Das vorliegende Buch basiert auf meinen Erfahrungen als italienischsprachiger
Germanist und Linguist und vor allem als Vater von mehrsprachigen Kindern. Eini-
ge der hier enthaltenen Ideen wurden auch während meiner Vorträge im Rahmen der
Weiterbildungskurse für Lehrkräfte diskutiert. Jetzt ist die Zeit gekommen, diese
Ideen für eine breitere Diskussion zu veröffentlichen, denn zum Thema „Lesen
und Schreiben bei mehrsprachigen Kindern“ existieren wenige wissenschaftliche
Studien. Das Buch versteht sich aber nicht als eine Abhandlung, die für wenige
Fachpersonen bzw. Linguisten und Pädagogen bestimmt ist. Ich möchte in allgemein verständlicher Sprache das Thema meines Beitrags behandeln, so dass auch
ein breites Publikum angesprochen wird, d. h. alle Personen (Eltern, Lehrkräfte,
Schulbehörde, Politiker usw.), die aus irgendeinem Grund mit der Thematik der
Mehrsprachigkeit und der interkulturellen Kommunikation konfrontiert sind. Das
Buch ist wie folgt strukturiert:
- Das Kapitel 1 gibt einen Überblick über die Mehrsprachigkeit und die Prinzipien, die über das Phänomen entwickelt worden sind.
- Im Kapitel 2 sind die Prinzipien des Erwerbs der schriftlichen Fertigkeiten
mit den entsprechenden möglichen Modellen dargestellt.
- Im Kapitel 3 werden die wichtigsten wissenschaftlichen Erkenntnisse über
das mehrsprachige Lesen und Schreiben erklärt, mit der Beschreibung von
Problemen und Perspektiven einer korrekten harmonischen Entwicklung
dieser Fertigkeiten in allen (schulischen und nicht schulischen) Kontexten.
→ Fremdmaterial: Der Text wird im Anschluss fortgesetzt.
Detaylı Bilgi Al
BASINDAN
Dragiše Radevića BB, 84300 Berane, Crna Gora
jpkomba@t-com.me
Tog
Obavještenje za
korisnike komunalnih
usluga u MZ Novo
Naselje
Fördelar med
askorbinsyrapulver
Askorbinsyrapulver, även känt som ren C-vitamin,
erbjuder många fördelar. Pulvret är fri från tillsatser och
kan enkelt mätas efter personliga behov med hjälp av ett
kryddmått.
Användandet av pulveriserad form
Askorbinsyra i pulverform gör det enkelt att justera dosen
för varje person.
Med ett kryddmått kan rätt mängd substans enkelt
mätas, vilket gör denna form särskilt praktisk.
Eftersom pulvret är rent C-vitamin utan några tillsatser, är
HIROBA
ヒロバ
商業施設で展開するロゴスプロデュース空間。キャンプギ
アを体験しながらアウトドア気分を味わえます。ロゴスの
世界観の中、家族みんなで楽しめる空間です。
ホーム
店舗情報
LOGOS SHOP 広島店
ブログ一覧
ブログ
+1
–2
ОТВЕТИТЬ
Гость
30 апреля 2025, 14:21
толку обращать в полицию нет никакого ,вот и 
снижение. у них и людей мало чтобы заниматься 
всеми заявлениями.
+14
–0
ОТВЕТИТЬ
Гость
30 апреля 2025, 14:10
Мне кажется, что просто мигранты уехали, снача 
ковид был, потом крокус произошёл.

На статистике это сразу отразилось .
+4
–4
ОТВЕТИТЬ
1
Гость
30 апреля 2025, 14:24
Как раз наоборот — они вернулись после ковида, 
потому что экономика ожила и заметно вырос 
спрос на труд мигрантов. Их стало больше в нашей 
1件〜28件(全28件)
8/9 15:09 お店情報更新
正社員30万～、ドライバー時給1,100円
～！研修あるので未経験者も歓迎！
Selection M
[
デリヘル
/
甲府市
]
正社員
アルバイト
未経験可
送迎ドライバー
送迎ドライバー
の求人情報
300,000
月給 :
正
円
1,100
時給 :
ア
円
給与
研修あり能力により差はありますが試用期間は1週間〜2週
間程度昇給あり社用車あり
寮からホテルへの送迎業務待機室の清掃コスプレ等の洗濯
- Das Kapitel 4 enthält schliesslich die Beschreibung von konkreten Fällen
der spontanen Entwicklung der Schreibfertigkeiten bei meinen Kindern, die
mit den theoretischen Ansätzen des Kapitels 2 und 3 verglichen werden.
Theorie und Praxis sind also in diesem Buch eng verbunden, viele Personen
könnten sich in den von mir dargestellten Situationen spiegeln. Die Beispiele
sind konkrete Fälle, die auf meinen Erlebnissen basieren, nur Namen und Kontexte wurden z. T. geändert. Meine Hoffnung ist, dass das Interesse am Thema
weiterhin geweckt wird.
Mein Beitrag will ein erster Schritt in eine sehr wichtige Thematik sein, die
ich täglich als Vater und nicht nur als Sprachwissenschaftler erlebe. Es handelt
sich in meinen Augen um ein Privileg, das ich grundsätzlich meiner Familie zu
verdanken habe.
Allen Eltern, Lehrern und Freunden, mit denen ich über Mehrsprachigkeit diskutieren durfte und die mir ihre Erfahrungen mitgeteilt haben, möchte ich herzlich
danken. Für die wertvolle und kompetente technische Unterstützung bin ich Herrn
Dieter Fuchslocher und Dr. Eugen Nyffenegger ebenfalls sehr dankbar.